In the mean time, awaiting discussion and consensus on a deeper solution, could an edge that does not lead to a specific vertex just have its toVertex set to null?
We currently store the geometry of each street segment twice, once for each direction. The turn-graph vertices at either end of a bidirectional bundle of turn edges could both refer to the same street segment object to avoid duplicating the geometry information.
Taking this a step further, we could keep entire OSM ways intact as objects, with their per-way safety features, names etc. Each street vertex could just contain a reference to a way object, along with a starting node offset and a length in number of nodes - positive for forward and negative for reverse. Split streets could even use non-integer lengths. Length in meters, turn costs, etc could be calculated using data in the way object and cached in the turn vertex. Methods to return street name, facility type-related data, and so on could just delegate to the way object.
If the details of edge lists are hidden (proposal 1), getOutgoing and getIncoming need not always return a static collection of edges. They could build the list on demand, or even return an iterable backed by something other than a collection, over anything implementing the Edge interface. I see this as a more truly general replacement for multi-destination edges. For example, a trip planner integrating real-time arrival information could extend TransitStop, overriding getOutgoing and getIncoming to return an iterator over objects implementing the Edge interface.
Taking proposal 6 one step further, note that a particular type of vertex often has only specific types of edges leading out of it.
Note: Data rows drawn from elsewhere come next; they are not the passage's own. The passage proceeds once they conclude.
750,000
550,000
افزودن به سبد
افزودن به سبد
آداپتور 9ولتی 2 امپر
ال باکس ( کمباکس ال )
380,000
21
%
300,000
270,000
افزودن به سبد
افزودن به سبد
For example, turn vertices' edge lists could contain only turn edges, leading to other turn vertices. A given turn vertex might have 3 outgoing edges to 3 other turn vertices, all of which pass through the same street segment. If the turn vertex had a list of all adjacent turn vertices and turn restriction information, and a reference to the street segment it was positioned on, it could directly (without referencing any intervening edge objects) produce states for all adjacent vertices by traversing the street segment once, then starting from that single (temporary) result state, traversing all three of the (implicit) turns onto adjacent streets. Encapsulating the traversal mechanism allows it to be tailored to a given vertex/edge class. Often it would not even be necessary to store and reference edge objects.
As another example, consider transit stop pattern vertices. They always have one edge to the next pattern vertex, and one alight edge to an offboard stop. If pattern stop vertices had fields for the corresponding offboard stop and the next pattern stop, the actual edge objects would not even be necessary.
We could of course keep explicit edges around for the general case, but they would be hidden from the routing algorithms. The basic vertex class would still keep a list of its outgoing edges and have a method to return an iterable over the results of traversing them all. Other implementations with implicit edges would implement that method differently.
So a Vertex instance method traverseOutgoing(State s) would return Iterable. But should traverse really take a State parameter? That allows a contradiction between the initial vertex and the State passed in. Since States contain a reference to both their Vertex and the TraverseOptions that made them, including traversal direction, a new 0-arg instance method State.traverse() could return an Iterator over the results of all single-step transitions in the search space.
Beyond this one concrete change, the possibility I am raising with this proposal is that of moving core OTP toward a more truly object-oriented, message-passing style, rather than an essentially procedural one with a few hidden fields and get/set methods.